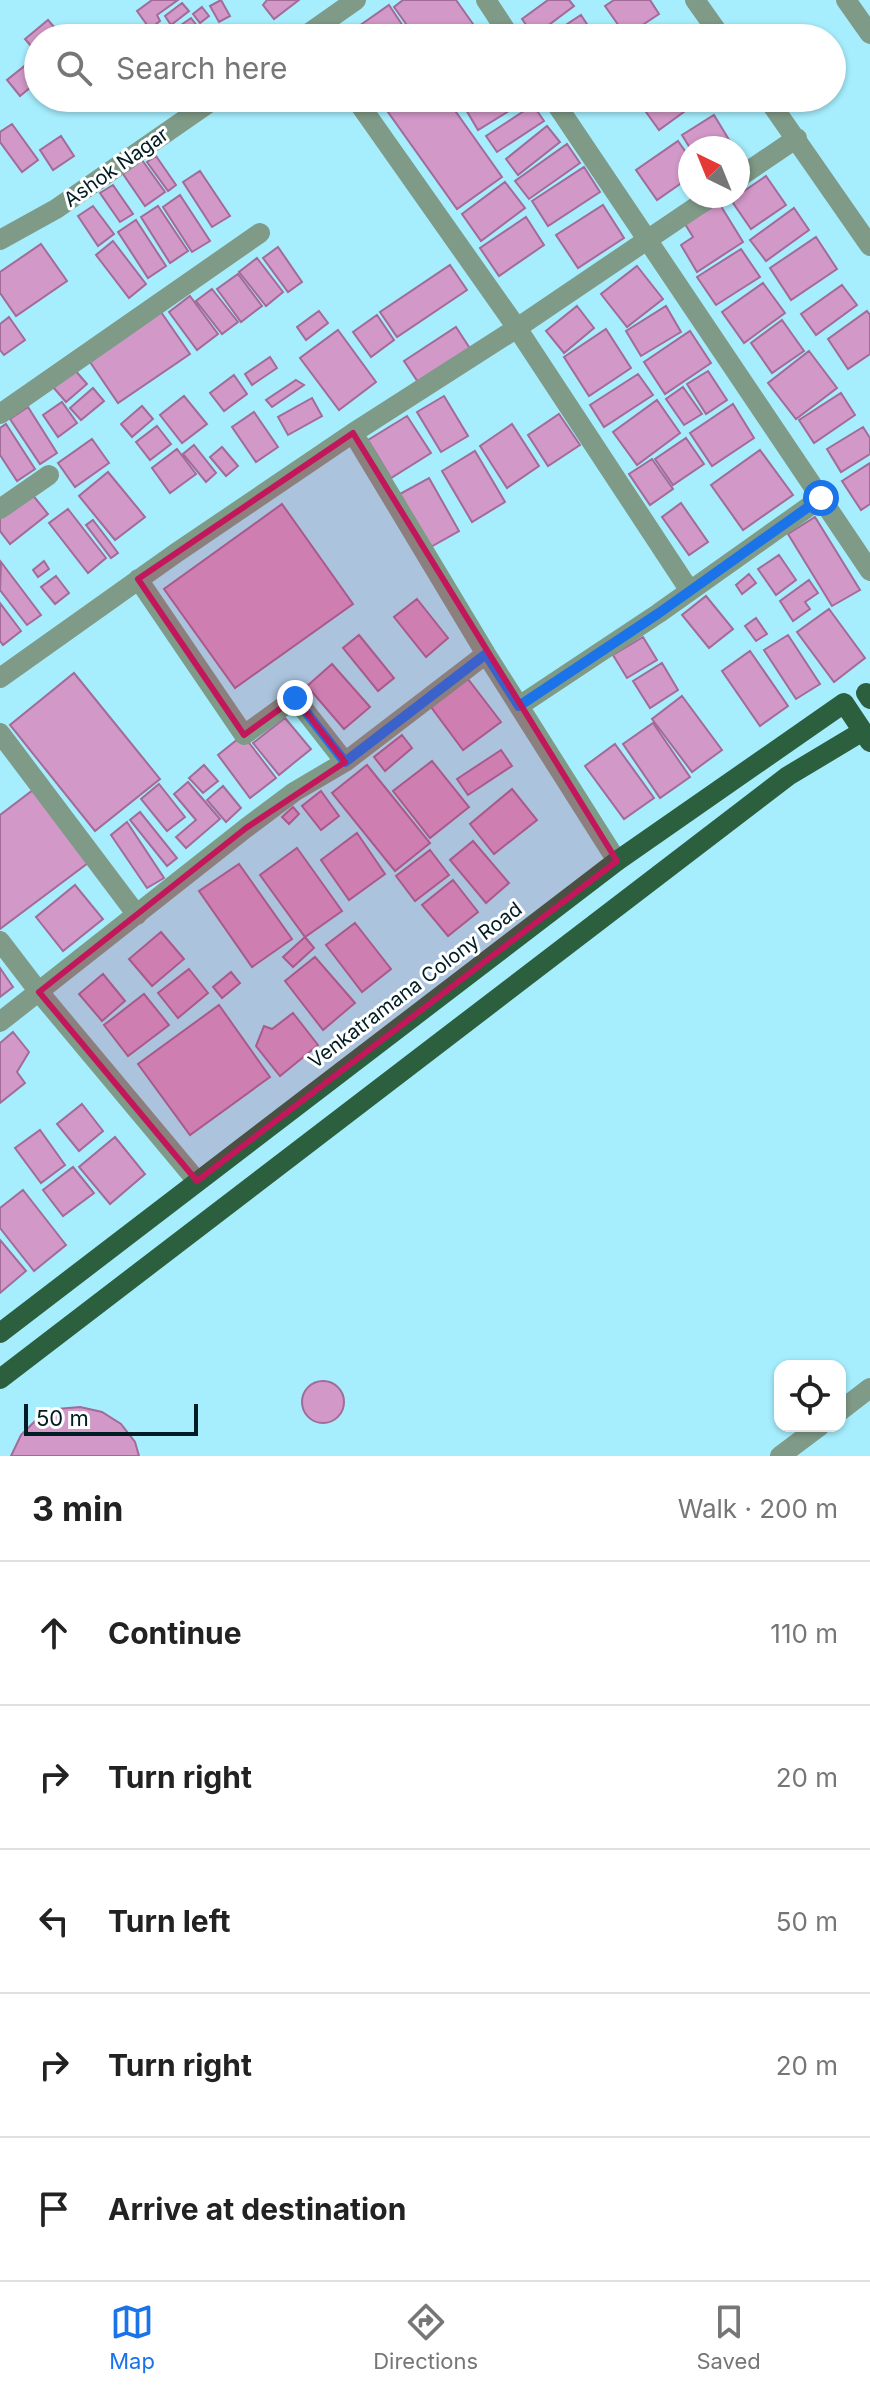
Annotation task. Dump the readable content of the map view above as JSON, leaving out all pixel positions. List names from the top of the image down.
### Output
{
  "streets": {
    "main road": ["Venkatramana Colony Road"],
    "street": ["Ashok Nagar"]
  },
  "scale_bar": "50 m",
  "north": "top left",
  "page": {
    "search": "Search here",
    "scale": "50 m",
    "heading": ["3 min", "Walk · 200 m"],
    "list": [
      ["Continue", "110 m"],
      ["Turn right", "20 m"],
      ["Turn left", "50 m"],
      ["Turn right", "20 m"],
      "Arrive at destination"
    ],
    "nav": ["Map", "Directions", "Saved"]
  }
}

> Activity
Images are to be omitted; repeat the remaining data above exactly.

> Response box
Annotation task. Dump the readable content of the map view above as JSON, leaving out all pixel positions. List names from the top of the image down.
### Output
{
  "streets": {
    "main road": ["Venkatramana Colony Road"],
    "street": ["Ashok Nagar"]
  },
  "scale_bar": "50 m",
  "north": "top left",
  "page": {
    "search": "Search here",
    "scale": "50 m",
    "heading": ["3 min", "Walk · 200 m"],
    "list": [
      ["Continue", "110 m"],
      ["Turn right", "20 m"],
      ["Turn left", "50 m"],
      ["Turn right", "20 m"],
      "Arrive at destination"
    ],
    "nav": ["Map", "Directions", "Saved"]
  }
}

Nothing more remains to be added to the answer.